In recent years, husband-and-wife filmmaking team Jennifer Flackett and Mark Levin have journeyed to the center of the earth and “Nim’s Island” as Hollywood screenwriters, but their latest adventure raises the stakes – and requires raising money as well.
“We’re really interested in making a movie that has the potential to be shown at Sundance or SXSW,” said Levin, who previously directed the studio-backed “Island” and “Little Manhattan” with Flackett. “We’ve spent some time as advisors or mentors at some festivals and we’ve really watched these independent filmmakers and heard about their experiences and thought even though it sounded hard, the freedom that they got and the experience of making the movie was very powerful for them. It really inspired us to want to have that experience.”
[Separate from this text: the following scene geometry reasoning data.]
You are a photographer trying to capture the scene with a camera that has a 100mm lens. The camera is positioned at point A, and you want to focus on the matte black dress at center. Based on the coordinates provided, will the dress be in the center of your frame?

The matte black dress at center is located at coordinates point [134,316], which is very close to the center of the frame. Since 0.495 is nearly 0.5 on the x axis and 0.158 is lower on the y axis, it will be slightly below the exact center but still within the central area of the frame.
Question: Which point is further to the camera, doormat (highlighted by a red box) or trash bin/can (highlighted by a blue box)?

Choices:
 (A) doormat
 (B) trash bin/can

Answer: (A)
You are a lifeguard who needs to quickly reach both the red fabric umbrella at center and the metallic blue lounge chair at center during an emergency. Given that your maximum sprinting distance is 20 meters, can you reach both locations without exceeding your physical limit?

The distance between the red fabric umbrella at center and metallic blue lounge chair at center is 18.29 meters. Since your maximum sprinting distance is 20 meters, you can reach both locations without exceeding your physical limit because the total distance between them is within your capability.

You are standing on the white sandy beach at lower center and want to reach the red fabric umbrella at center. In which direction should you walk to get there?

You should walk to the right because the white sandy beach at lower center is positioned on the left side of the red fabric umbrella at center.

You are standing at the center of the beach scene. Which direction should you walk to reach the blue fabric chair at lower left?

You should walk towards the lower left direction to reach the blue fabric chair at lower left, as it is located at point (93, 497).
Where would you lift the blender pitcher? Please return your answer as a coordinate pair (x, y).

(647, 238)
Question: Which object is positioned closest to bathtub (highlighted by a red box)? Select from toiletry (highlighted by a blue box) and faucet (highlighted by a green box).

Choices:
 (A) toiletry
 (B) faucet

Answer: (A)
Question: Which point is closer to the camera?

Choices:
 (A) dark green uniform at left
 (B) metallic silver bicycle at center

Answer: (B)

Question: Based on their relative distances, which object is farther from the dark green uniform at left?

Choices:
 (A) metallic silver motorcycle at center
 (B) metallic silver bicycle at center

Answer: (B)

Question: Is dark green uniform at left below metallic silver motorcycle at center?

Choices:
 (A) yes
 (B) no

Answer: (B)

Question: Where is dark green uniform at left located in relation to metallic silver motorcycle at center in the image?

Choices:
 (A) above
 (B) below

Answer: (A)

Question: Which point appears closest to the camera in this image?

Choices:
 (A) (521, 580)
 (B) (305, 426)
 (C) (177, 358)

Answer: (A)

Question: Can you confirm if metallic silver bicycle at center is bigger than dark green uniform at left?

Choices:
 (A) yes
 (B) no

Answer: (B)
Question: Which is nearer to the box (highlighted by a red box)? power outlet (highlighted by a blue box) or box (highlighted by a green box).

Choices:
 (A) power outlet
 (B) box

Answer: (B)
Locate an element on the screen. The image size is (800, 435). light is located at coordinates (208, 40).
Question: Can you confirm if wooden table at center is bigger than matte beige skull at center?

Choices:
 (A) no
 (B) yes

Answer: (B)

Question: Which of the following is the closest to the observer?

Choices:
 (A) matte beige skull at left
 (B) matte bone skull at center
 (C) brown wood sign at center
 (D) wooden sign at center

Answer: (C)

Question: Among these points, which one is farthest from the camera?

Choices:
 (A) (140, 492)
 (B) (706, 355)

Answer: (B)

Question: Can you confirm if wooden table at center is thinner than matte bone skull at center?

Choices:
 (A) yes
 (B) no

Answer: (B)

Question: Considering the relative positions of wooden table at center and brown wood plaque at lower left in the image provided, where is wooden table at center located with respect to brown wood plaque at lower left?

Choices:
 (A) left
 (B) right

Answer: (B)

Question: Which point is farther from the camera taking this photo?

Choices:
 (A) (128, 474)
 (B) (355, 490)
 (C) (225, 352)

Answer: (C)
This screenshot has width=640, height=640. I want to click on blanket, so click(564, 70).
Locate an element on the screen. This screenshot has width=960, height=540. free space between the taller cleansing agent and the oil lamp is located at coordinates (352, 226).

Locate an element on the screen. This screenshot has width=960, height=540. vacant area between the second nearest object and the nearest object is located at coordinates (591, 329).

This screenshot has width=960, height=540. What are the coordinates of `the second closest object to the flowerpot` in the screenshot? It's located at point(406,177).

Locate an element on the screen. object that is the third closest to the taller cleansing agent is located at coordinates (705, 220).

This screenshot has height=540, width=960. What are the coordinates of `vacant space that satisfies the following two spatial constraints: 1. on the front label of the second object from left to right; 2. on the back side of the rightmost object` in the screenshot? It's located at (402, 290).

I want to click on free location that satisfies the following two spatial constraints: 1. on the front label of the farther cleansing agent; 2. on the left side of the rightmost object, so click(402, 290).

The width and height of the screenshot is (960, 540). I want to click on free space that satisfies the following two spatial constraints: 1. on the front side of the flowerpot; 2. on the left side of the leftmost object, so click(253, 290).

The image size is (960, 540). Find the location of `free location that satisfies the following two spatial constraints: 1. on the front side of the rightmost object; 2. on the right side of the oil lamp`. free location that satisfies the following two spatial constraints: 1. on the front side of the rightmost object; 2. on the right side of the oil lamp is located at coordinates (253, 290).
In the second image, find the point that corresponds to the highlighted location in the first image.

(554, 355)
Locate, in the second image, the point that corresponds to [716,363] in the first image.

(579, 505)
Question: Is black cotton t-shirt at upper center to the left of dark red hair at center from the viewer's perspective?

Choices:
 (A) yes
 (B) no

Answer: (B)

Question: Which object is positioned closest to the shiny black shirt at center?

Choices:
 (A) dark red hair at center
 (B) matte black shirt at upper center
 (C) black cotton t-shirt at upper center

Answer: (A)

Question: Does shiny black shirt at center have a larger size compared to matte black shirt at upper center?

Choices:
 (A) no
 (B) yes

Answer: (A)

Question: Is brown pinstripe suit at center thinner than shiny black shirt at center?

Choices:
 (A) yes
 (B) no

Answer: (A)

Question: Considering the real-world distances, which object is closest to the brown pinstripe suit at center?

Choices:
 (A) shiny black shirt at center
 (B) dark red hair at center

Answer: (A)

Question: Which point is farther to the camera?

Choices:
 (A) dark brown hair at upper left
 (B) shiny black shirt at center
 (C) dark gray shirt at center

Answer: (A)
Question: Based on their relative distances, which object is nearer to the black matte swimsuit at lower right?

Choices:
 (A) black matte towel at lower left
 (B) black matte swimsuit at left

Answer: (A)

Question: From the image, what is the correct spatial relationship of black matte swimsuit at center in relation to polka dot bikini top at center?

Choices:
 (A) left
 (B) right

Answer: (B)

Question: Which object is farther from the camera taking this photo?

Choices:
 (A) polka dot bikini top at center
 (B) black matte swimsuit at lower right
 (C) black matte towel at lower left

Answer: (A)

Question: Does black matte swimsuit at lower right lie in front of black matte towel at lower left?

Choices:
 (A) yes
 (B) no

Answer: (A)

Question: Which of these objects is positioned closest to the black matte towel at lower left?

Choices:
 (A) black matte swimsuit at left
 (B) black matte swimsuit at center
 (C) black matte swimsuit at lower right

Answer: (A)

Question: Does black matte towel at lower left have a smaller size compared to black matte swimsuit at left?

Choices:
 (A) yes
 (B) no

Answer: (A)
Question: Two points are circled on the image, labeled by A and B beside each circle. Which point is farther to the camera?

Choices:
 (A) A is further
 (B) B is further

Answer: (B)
Experience is the operative word when it comes to Flackett and Levin’s “The Man’s Guide to Love,” a project currently collecting funds on Kickstarter before an April 19th deadline. It not only describes the all-encompassing approach to media that the project has taken with a book on the way as well as the film, but also the foundation of hundreds of interviews on which the duo has based the premise of their new ensemble comedy.
Starting out with the single question, “If you had one piece of advice that you’d give another man about love, what would it be?” Flackett and Levin stocked up on film-grade Canon Mark 5D cameras and hit the road with three friends and collaborators to collect answers from up and down the Pacific and Eastern coastlines of America before heading to places as far flung as France and India.
“It’s one of the great subjects of life, and the idea of what men specifically have to say about it really compelled us because they so rarely get asked. It’s so associated often times with women,” said Levin. “The responses continued to fuel the project because the answers were so varied and so thoughtful and funny and introspective and honest and that really made us want to explore it in all these different forms.”
Initially, the form those pearls of wisdom took was “The Man Guide’s to Love” Web site, where the responses have been published daily since February 2010. But as Levin admits, “everything is fodder for our movies,” so it wasn’t before long that he and Flackett began to develop the story of some filmmakers not unlike themselves who set out to ask men for their advice on love and then carry those lessons into their own personal lives. Equally quick was selling the pitch to GK Films with “Dreamgirls” producer Laurence Mark onboard to shepherd the film, but Flackett and Levin didn’t like where their script was headed, so inspired by the community they had formed both through their interviews and online already, they set their sights on Kickstarter.
“It didn’t feel as honest as the guys that we had interviewed,” said Flackett of their early draft of the script. “And we really let them lead us. We wanted something that felt as honest as the guys.”
To do that, the filmmakers were “generously given the opportunity to make a more independent-minded version of it,” says Levin, and with Mark still behind them as a producer, filming is planned to start on June 4th with a shoot just shy of four weeks. While Flackett and Levin are still locking in their cast, they divulged that Lynn Chen (“Lakeview Terrace”), who previously appeared in “Via Text,” a short directed by her husband Abe Foreman-Greenwald, one of the original founders of “The Man’s Guide to Love,” will appear as one of the female leads and that “a great friend and a great actor” has committed to another part. However, the close-knit crew won’t just be in front of the camera or behind it, but extends deep into the moviemaking community Flackett and Levin have already built up and one that they hope to grow further through Kickstarter.
Combining the two, Flackett and Levin have not only created an opportunity for themselves with “The Man’s Guide to Love,” but also for their Kickstarter supporters, many of whom might be nursing a screenplay of their own. In addition to rewards such as the film’s DVD when it’s released, an early peek at the film’s script or even the chance to offer up your own romantic advice, filmmakers looking for their big break can have their work evaluated by Flackett and Levin’s own representatives at the Gotham Group or take a lunch with Laurence Mark at the Sony Studios commissary.
“I think everybody sees this as the future,” Levin said of crowdsourcing, adding that their friends in the industry didn’t need much convincing to be supportive of their plan. “When we broached it with Larry [Mark], we were like, ‘Larry, what do you think of doing this in such an outside the box way?’ And he said, ‘Well, the box is broken. We all have to go outside the box because it’s a different world now.’”
Yet even in this world, “Love” still is set to make it go round, with Flackett and Levin aware that in moving their work as storytellers from the small screen to the big screen and back again, their chief priority is to keep it moving for audiences. Ironically, part of that potential audience has already done that for them.
“Just the idea of having a group of people who love and support a project is so valuable to an artist,” said Levin. “It’s really the feeling of having wind at your back and that’s really meaningful, so no matter what, that’s been a great and unique thing. And the material is attracting a terrific group of people and together we’re making something that we love. That’s what ‘The Man’s Guide to Love’ turns out is all about.”